Friday, December 27, 2002

I am coming to the conclusion that I must live in the land of the most screwed up weather going. For example yesterday it was cold and snowing, today its sunny and 50. And tomorrow its supposed to in the 60's go figure. I don't know if I should keep my winter coat handy or go out and get some sun tan lotion. I do know one thing and that is these days of rollercoaster temptures sure make it easy for people to get sick.


Got up this morning had to run to the grocery store....always an adventure. This trip was no different. Got in line to check out and of course there is only one register open. From somewhere towards the rear of the line I heard it, I knew I would I was just surprised it took as long as it did. Anyway this lady starts bitching, it's like "is this the only line open I got to go to work in a few minutes, and why don't they open another register." You know it almost makes a person want to turn and say look they run the store not us, so quit bitchin to us,we are in line and waiting just like you are. Besides I thought to myself lady if you knew when you had to work why didn't you give yourself ample time to shop. Thats it for now.

Thursday, December 26, 2002

Its been a quiet kinda laid back day. Did some straightening up and putting the house back together after yesterday. Then spent most of the afternoon looking some things up on the internet and doing a lot of reading. Was sitting here earlier watching it snow. It was the first snowfall of the season, it was kind of nice to see. Of course I could say it was nice because i knew it wasn't going to amount to much. It's quit already, and what did fall melted as soon as it hit the ground.

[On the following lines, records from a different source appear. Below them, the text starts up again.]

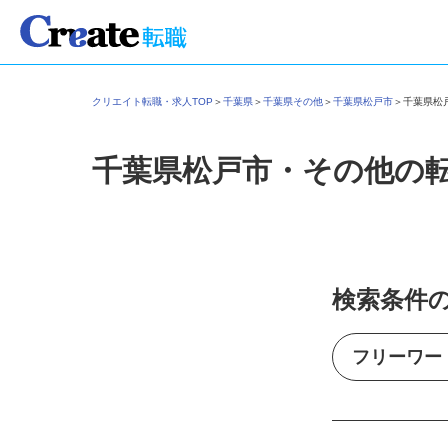
クリエイト転職・求人TOP
＞
千葉県
＞
千葉県その他
＞
千葉県松戸市
＞
千葉県
千葉県松戸市・その他の
検索条件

Not sure what tonight holds in store for me, I'll just go along and do whatever pops into my mind to do. I've lost interest in TV, so more then likely whatever I do will involve sitting in front of my computer. Later

The gifts have been opened, the meal is over, the visitor's have packed up, rowdy kids and all and gone back from whence they came. So now I'm sitting here listening to this strange sound fill the air........silence, you know peace and quiet. Yes no more screaming, yelling or running around, all is back to normal...well almost. There is still the uaual clean up to do after the normal family get together. You know I've often wondered why it is you make sure your place is nice and clean before company shows up, when 10 minutes after they are there your place suddenly looks like a disaster area. I think from now on I will just leave the cleaning for after the family get together. All in all I must say the went fairly good. Didn't even reach borderline nervous wreck, like I have on some other get togethers. But still, I am glad it's over. Thats all for now. Hope your holiday turned out well.